This annual, invaluable and well‐known series of statistics covers public, academic, national, government and National Health Service (NHS) libraries. It can trace its history back to 1985. It gives percentage changes over the previous year, previous five years and previous ten years. There are useful additional sections on population figures, book and periodical prices, the retail price index, dollar exchange rates, number of serial titles published, serials price projections, book production figures, public lending right statistics and inter‐library lending. This year there are no entries for further education, school and “workplace” libraries (other than those for government and NHS). They are excluded, as information about these sectors is generally lacking and hence is not conducive to the estimation of sector totals, averages and trends. Several efforts have been made over the past few years to gain better knowledge of these areas.

It is a loss to these sectors that adequate information is unavailable. Without aggregated data it is difficult for managers to benchmark and generally assess their performance and hence improve matters. It is high time they got their acts together. This is a self‐imposed handicap. Data are presented anonymously; therefore fears of breach of confidentiality are irrelevant.

Half of the publication is concerned with public libraries. A general decline in provision and use is noted. Real book spend per head of population is now down to £1.47 annually. There are, however, growth areas in non‐book materials and electronic resources. These have contributed towards the 100 per cent increase in income generated compared with 1989/1990. In the same period additions to stock are down by 22 per cent, staff are down by 16 per cent and issues by 24 per cent. A new feature in this section is information on public library user satisfaction taken from the “CIPFA Plus” surveys, to which 181 authorities subscribed. Similar, standardised, “satisfaction” data are not reported by universities, even though many do carry out qualitative surveys and standardised survey forms have been suggested and promoted by the Society of College, National and University Librarians (SCONUL) in the past.

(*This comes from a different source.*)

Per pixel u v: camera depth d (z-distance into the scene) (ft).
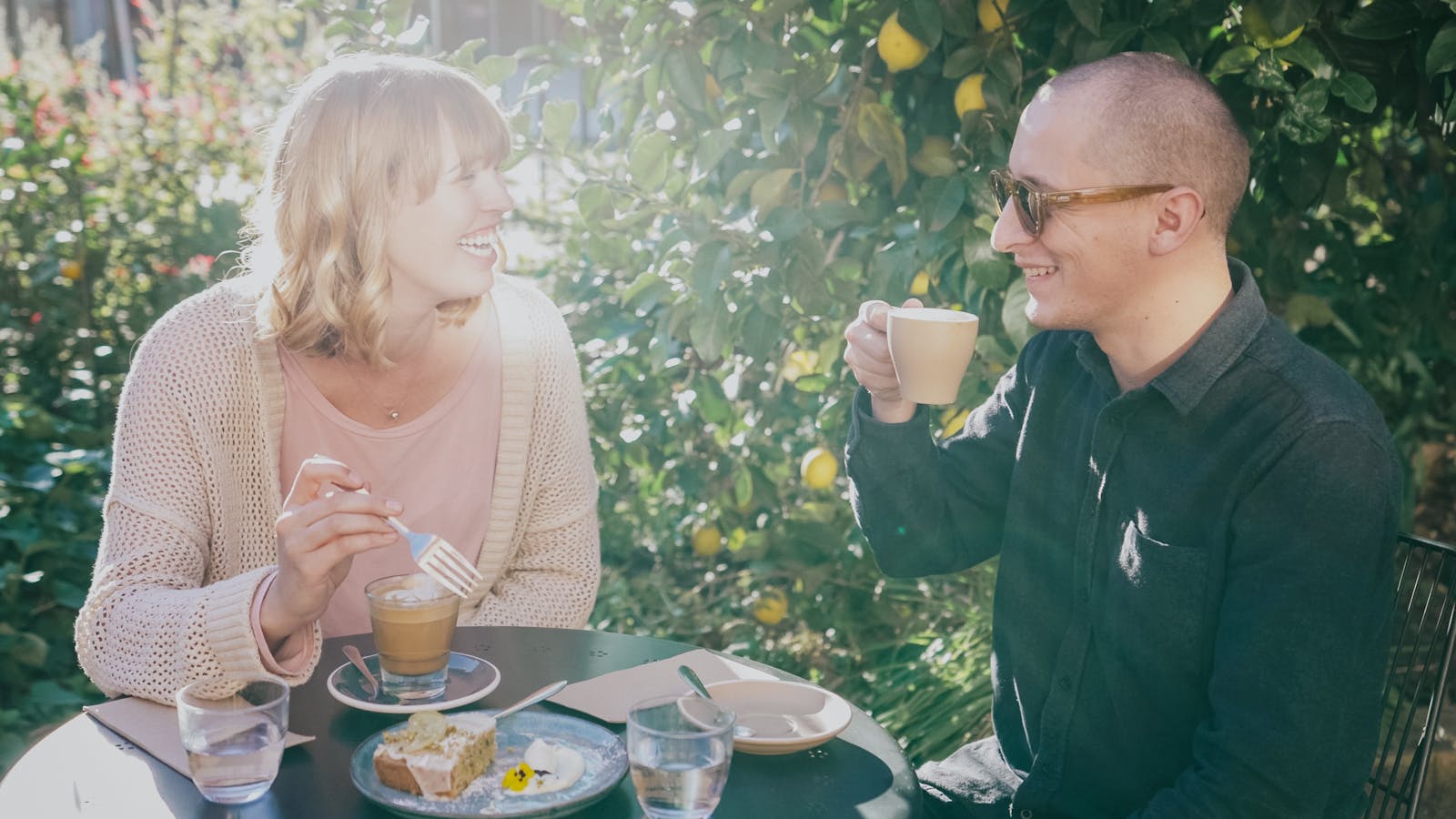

Academic libraries have fared somewhat better than their public library counterparts. Staff numbers have risen, yet not sufficiently to match the growth in student numbers. Opening hours have increased, while the provision of computer workstations has practically doubled over the last five years. There are now 41 workstations per student in the “new” universities’ libraries, 51 in the “old” universities and 36 in the higher education colleges – an overall reduction of 48 per cent over five years. This is one of the few figures where a negative result signifies an improvement! Public libraries have much further to go in this regard. Only 55 per cent, apparently, provide access to the Internet.

Information on the impact of electronic sources, in all sectors, is still at an embryonic stage. Much more needs to be done in this area including some data from the Universities and Colleges Information Systems Association (UCISA), in order to make sense of overall provision and use in universities and the relative contribution made by libraries compared with computing services and the teaching departments themselves. Similarly, the scope of “academic services” needs to be further analysed, as, when libraries are excluded, it accounts for more expenditure than that on libraries and this difference is growing. A breakdown of this category into computing, media, and whatever else it covers, would have been most informative.

We are indebted, once again, to LISU for making sense of the figures in generally useful explanatory commentaries. For example, a 48 per cent increase in spending on books in the “old” universities is soon reduced to a fall of 27 per cent, when greater student numbers and inflation are taken into account (p. 112). Problems still exist arising from changes in definitions, methods of data collection, response rates and various reorganisations. These are, perhaps, inevitable. The publication presents a mass of useful information against which practitioners (and their masters) can compare their own performance and assess the health of libraries in the UK.